Но имелись и хорошие новости, если можно так сказать: Эрик практически перестал меня дразнить, потому что был слишком занят собственной девушкой. Он пригласил на танцы Маргарет Хэйес, лидера школьной группы поддержки. Конечно, не звезда первой величины, но по-своему довольно милая – по крайней мере ноги у нее были очень даже ничего. Эрик предложил идти на бал всем вместе, но я отказался, потому что никоим образом не хотел делать Джейми мишенью для насмешек. Эрик был славный парень, но иногда делался чертовски бессердечным, особенно после пары стаканчиков виски.
В день бала я буквально сбивался с ног. Сначала провел уйму времени, помогая украшать спортзал, а потом пришлось заехать за Джейми на полчаса раньше, потому что Хегберт хотел со мной поговорить. Я понятия не имел о чем. Джейми предупредила меня накануне, и, надо сказать, эта новость не была радостной. Я решил, что священник собирается говорить об искушениях и пагубной дорожке, на которую мы непременно свернем, если поддадимся им. Если он упомянет прелюбодеяние, наверное, умру. Весь день я втайне молился о том, чтобы этот разговор не состоялся, хотя отнюдь не был уверен, что Бог прислушается к моим молитвам, ведь назвать мое поведение примерным было нельзя. Поэтому я изрядно нервничал.
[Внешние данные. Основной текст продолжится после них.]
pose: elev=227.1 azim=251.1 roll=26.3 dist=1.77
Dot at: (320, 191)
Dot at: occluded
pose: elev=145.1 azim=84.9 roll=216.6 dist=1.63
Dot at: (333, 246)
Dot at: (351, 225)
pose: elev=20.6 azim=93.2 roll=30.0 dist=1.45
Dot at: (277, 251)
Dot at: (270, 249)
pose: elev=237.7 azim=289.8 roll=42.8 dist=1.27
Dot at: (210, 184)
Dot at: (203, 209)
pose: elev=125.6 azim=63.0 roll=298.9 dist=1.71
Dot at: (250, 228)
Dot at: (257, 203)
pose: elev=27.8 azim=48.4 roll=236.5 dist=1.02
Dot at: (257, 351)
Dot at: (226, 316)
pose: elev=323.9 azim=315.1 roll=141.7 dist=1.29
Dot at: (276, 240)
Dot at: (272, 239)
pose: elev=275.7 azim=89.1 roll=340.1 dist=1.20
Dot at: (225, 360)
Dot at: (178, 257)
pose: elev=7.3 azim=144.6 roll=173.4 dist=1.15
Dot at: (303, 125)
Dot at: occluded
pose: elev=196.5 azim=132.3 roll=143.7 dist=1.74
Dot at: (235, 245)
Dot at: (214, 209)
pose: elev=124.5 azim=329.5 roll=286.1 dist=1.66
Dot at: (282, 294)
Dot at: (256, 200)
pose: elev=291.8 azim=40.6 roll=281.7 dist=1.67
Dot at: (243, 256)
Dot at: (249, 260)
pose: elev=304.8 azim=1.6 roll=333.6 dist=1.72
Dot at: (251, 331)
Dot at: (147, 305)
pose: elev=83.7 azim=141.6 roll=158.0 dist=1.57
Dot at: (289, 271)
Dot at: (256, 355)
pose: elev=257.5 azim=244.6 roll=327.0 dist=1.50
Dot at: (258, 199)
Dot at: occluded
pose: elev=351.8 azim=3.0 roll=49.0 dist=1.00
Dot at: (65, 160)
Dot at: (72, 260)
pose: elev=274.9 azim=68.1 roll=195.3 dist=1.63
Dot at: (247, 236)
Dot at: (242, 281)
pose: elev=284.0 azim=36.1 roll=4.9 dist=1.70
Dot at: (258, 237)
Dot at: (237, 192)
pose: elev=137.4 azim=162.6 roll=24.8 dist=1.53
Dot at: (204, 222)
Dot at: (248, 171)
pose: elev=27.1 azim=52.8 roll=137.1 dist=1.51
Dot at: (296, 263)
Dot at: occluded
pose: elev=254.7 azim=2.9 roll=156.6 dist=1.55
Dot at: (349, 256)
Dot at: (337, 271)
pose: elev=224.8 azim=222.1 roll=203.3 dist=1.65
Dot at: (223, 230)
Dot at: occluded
Я принял душ, надел лучший костюм, купил для Джейми букетик и поехал к Хегберту. (Мама позволила мне взять машину.) Было еще светло. Я прошел по разбитой дорожке, постучал, подождал немного, снова постучал. Из-за двери донесся голос Хегберта: «Сейчас, сейчас!» – но непохоже было, чтобы он действительно торопился. Я простоял на крыльце, наверное, минуты две, рассматривая дверь и облупленные подоконники. Неподалеку стояли кресла, на которых сидели мы с Джейми. Одно по-прежнему было отодвинуто. Судя по всему, с тех пор никто на них не садился.
Наконец дверь со скрипом открылась. Лампа в глубине дома освещала волосы Хегберта, оставляя лицо в тени. Старик – семьдесят два года, по моим подсчетам. Я впервые видел его вблизи и мог рассмотреть все морщины. Кожа у него была действительно прозрачной – даже более, чем я себе воображал.
– Здравствуйте, преподобный Салливан, – сказал я, подавив волнение. – Я за Джейми.
– Конечно, – ответил он. – Но сначала я хотел бы с тобой поговорить.
– Разумеется, сэр, поэтому и приехал пораньше.
– Заходи.
В церкви Хегберт неизменно смотрелся щеголем, но сейчас, в широких штанах и футболке, он скорее походил на фермера.
Хегберт жестом указал на вынесенный из кухни деревянный стул.
– Прошу прощения, что заставил тебя ждать. Я писал завтрашнюю проповедь, – объяснил он.